Conjunctive adverbs are words that join independent clauses into one sentence. A conjunctive adverb helps you create a shorter sentence.
When you use a conjunctive adverb, put a semicolon (;) before it and a comma (,) after it.
We have many different sizes of this shirt; however, it comes in only one color.
Some examples of conjunctive adverbs are: accordingly, also, besides, consequently, finally, however, indeed, instead, likewise, meanwhile, moreover, nevertheless, next, otherwise, still, therefore, then, etc.
The due date for the final paper has passed; therefore, I could not submit mine on time.
There are many history books; however, none of them may be accurate.
It rained hard; moreover, lightening flashed and thunder boomed.
The baby fell asleep; then, the doorbell rang.
The law does not permit drinking and driving anytime; otherwise, there would be many more accidents.
Conjunctive adverbs look like coordinating conjunctions (and, but, or, so, for, yet, nor) ; however, they are not as strong as coordinating conjunctions and they are punctuated differently.
A conjunctive adverb is also used in a single main clause.
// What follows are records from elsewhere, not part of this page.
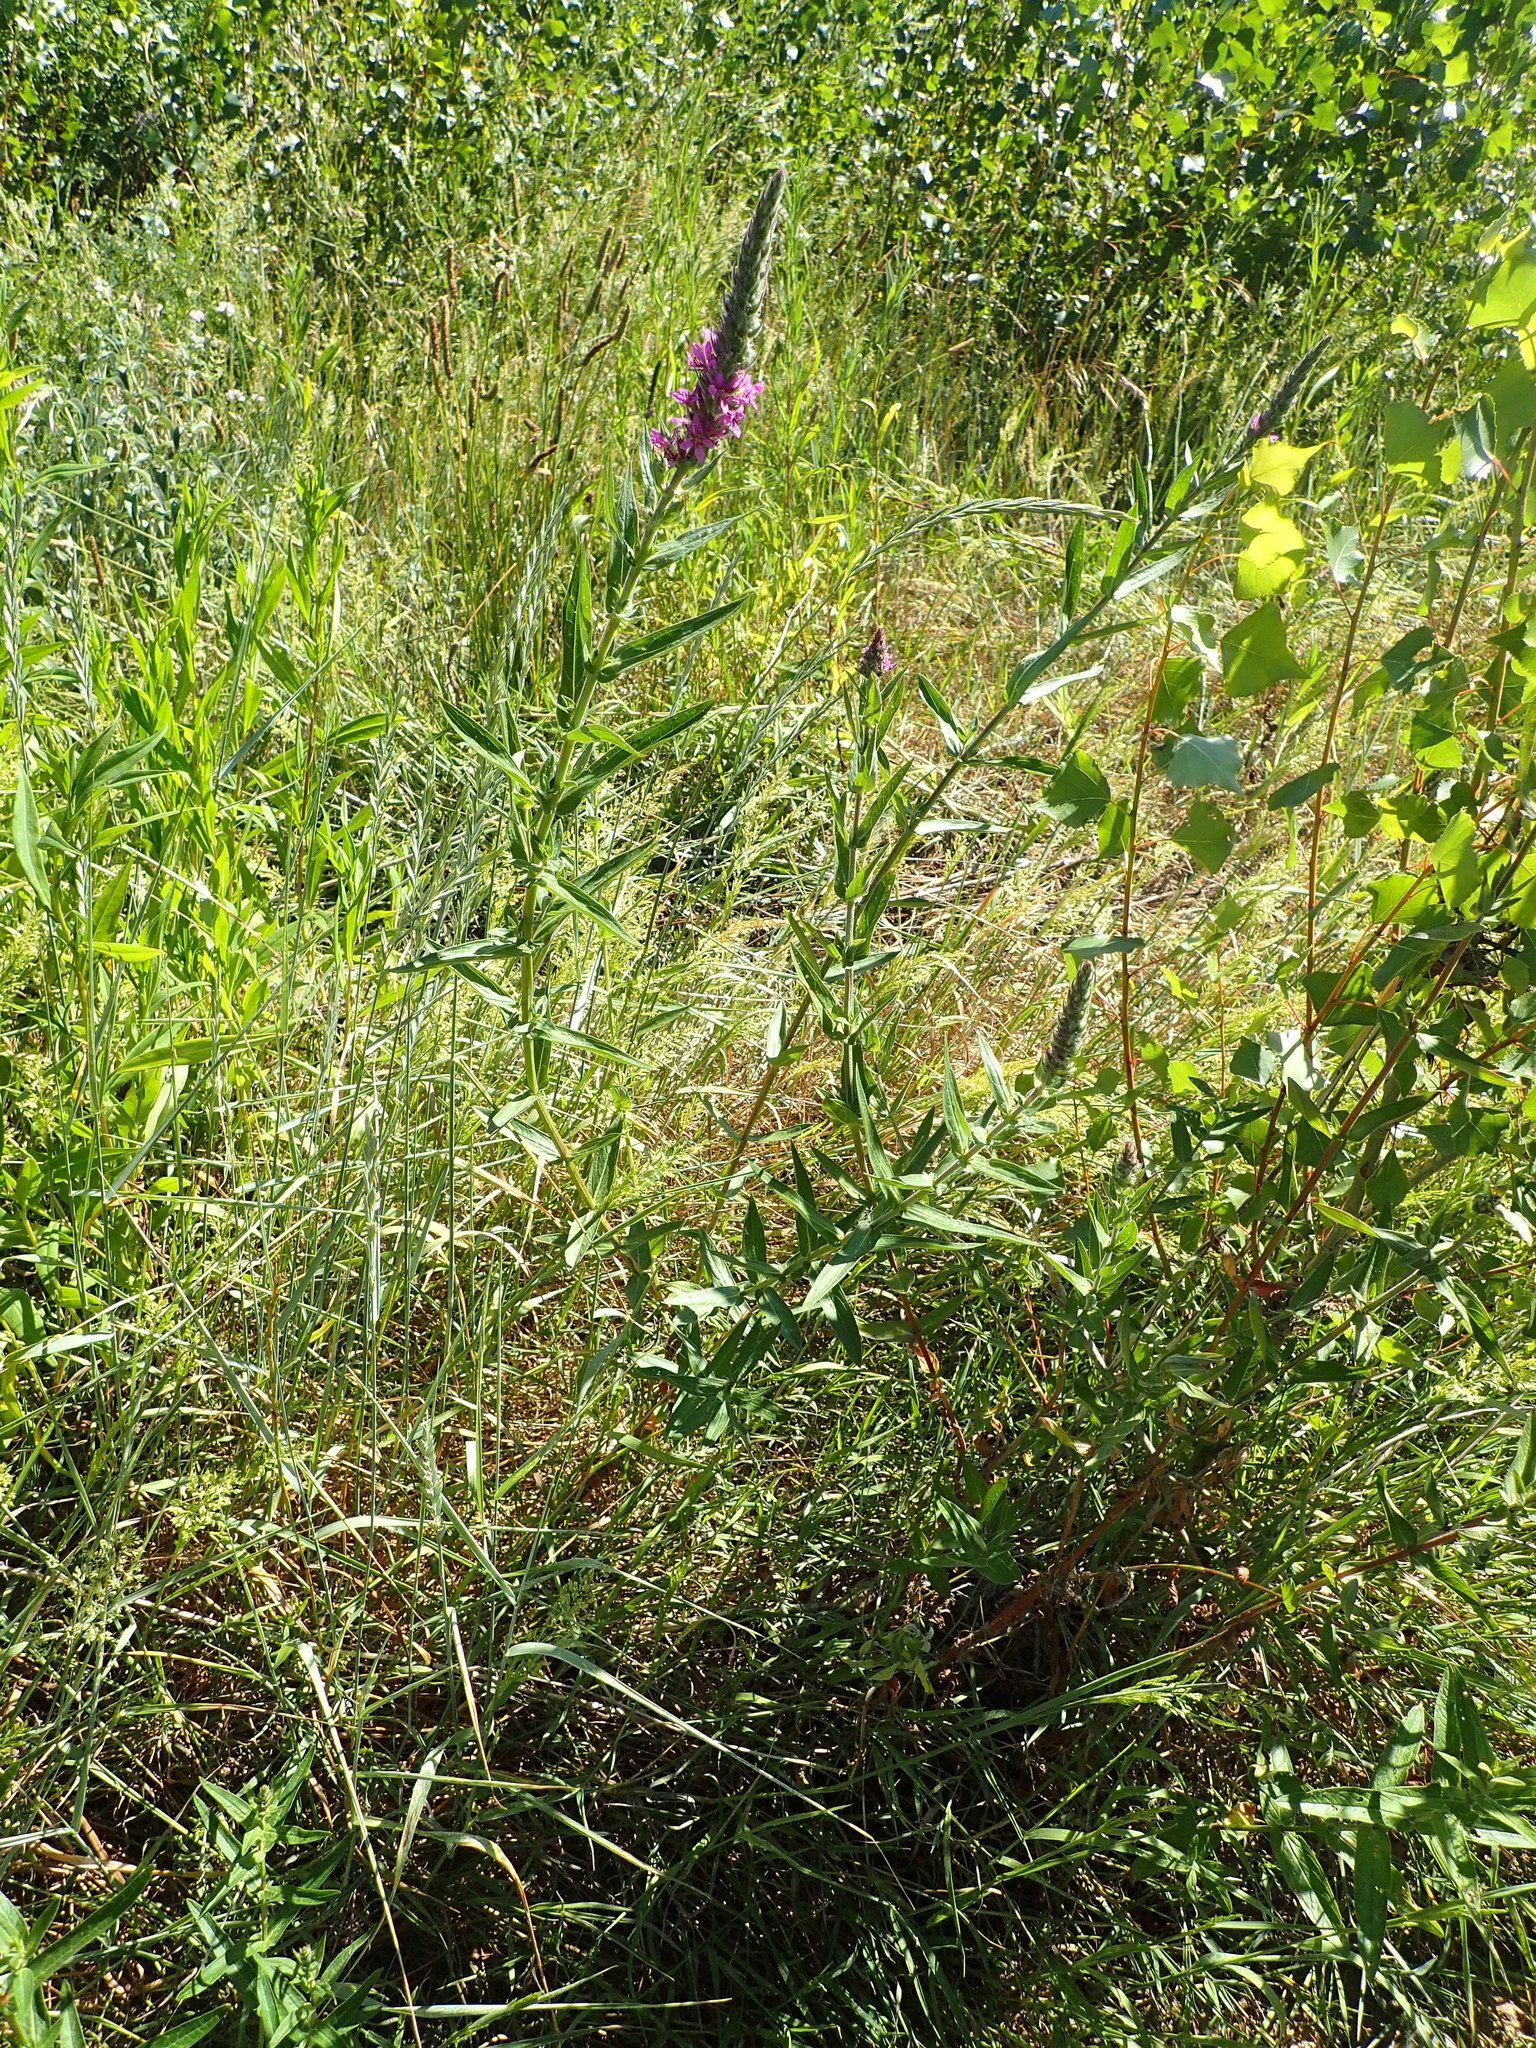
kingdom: Plantae
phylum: Tracheophyta
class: Magnoliopsida
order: Myrtales
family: Lythraceae
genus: Lythrum
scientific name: Lythrum salicaria
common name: Purple loosestrife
In this case, a comma (,) is used to separate the conjunctive adverb from the sentence.
I woke up very late this morning. Nevertheless, I wasn't late to school.
She didn't take a bus to work today. Instead, she drove her car.
Jack wants a toy car for his birthday. Meanwhile, Jill wants a dollhouse for her birthday.
They returned home. Likewise, I went home.
Choose the right conjunctive adverb for the sentence.
1) Hurry up; , you will be late for the train. 2) I studied hard for the exam; , I failed. 3) Tom is a sportsman; , his brother Tom is athletic. 4) He didn't go to college. , he started his own business. 5) He is not good-looking. , he is popular among girls.